Keluarga Tenaga Medis dan Non Medis RSPPB Positif Covid-19 Discreening

oleh -163 views

LANGKAT –  Warga Kabupaten Langkat, khususnya di Kecamatan Pangkalan Brandan gempar akan kabar terinfeksinya sejumlah tenaga kesehatan di RS Pertamina Pangkalan Brandan (RSPPB) virus Covid-19.

Disebut-sebut ada lima orang yang dinyatakan positif, seorang dokter dan empat kepala perawat dan seorang tenaga non medis.

Sayang hingga hari ini, tak banyak informasi yang terungkap dari rumahsakit plat merah itu.

Disebut-sebut tak ada penanganan yang dilakukan sesuai dengan protokol kesehatan penanganan Covid-19.

Namun, kabar itu dibantah.
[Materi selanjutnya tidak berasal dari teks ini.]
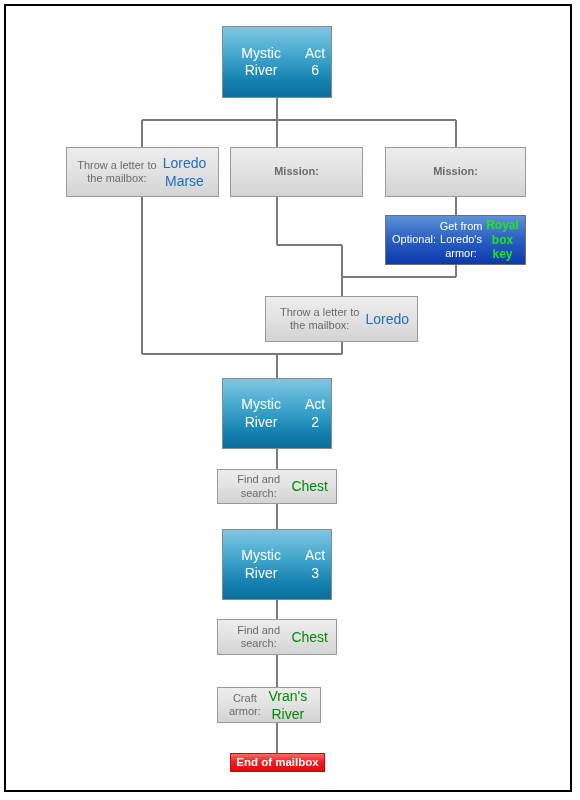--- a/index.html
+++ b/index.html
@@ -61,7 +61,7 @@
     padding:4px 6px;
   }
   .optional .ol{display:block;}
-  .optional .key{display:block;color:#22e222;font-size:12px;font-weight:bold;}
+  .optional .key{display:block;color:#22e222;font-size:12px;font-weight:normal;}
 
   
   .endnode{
Berdasarkan informasi yang berhasil dihimpun orbitdigitaldaily.com, juru bicara (Jubir) Gugus Tugas Percepatan Penanganan (GTPP) Covid-19, dr Juliana Tarigan menganulir isu soal tenaga kesehatan dan non tenaga kesehtan RSPPB yang terinfeksi Covid-19 tidak diisolasi sesuai protokol kesehatan.

“Isu tidak benar, RSPPB telah melakukan prosedur penanganan Covid-19 dengan benar dan sesuai protokol kesehatan,” sebut dr Juliana yang juga Plt Kadis Kesehatan Langkat, saat melakukan pertemuan dengan pihak RSPPB terkait penanganan Covid 19 di Pangkalan Brandan, di Ruang Rapat Kadis Dinkes Langkat, Stabat, kemarin.

Juliana menegaskan, semua RS rujukan Covid-19 termasuk RSPPB, maupun Puskesmas yang ada di Langkat, semuanya di bawah intruksi Satgas Covid 19 Langkat.

“Jika ada kasus Covid-19 yang baru, mereka selalu berkoordinasi dengan pihak Dinkes. Jadi setiap perkembangannya kami mengetahui, jika ada kekeliruan pasti akan segera kami luruskan,”terangnya.

Menyahuti kejadian tersebut, Direktur RSPPB Dr Neny Herawati, membenarkan kabar itu. Terdapat lima tenaga kesehatan seorang tenaga non medis di RSPPB positif Covid-19.

Keenam orang itu kini sudah diisolasi di rumahsakit rujukan Covid 19 Pemprovsu, RS GL Tobing PTPN2 di Tanjungmorawa dan RS Marta Friska Martatuli Medan.

 “Kepada keluarganya yang memiliki kategori kontak erat juga sudah dilakukan tracing dan tracking,”terangnya.

Sementara, bagi seluruh karyawan RSPPB lainnya juga sudah dilakukan  screening covid. Hal ini telah dilakukan sejak 2 Juni 2020 lalu secara bertahap sampai saat ini, setiap 14 hari sekali atau minimalnya 1 bulan sekali.

“Saat ini sebanyak  218 karyawan RSPPB tenaga medis dan non medis yang sudah di-screening, bagi yang reaktif tanpa gejala, kita lakukan isolasi mandiri dirumahnya masing – masing,”sebutnya.

Ia juga menuturkan, RSPPB sebagai RS Rujukan kasus covid di Langkat, terus membuka layanan dengan penerapan sesuai protokol kesehatan.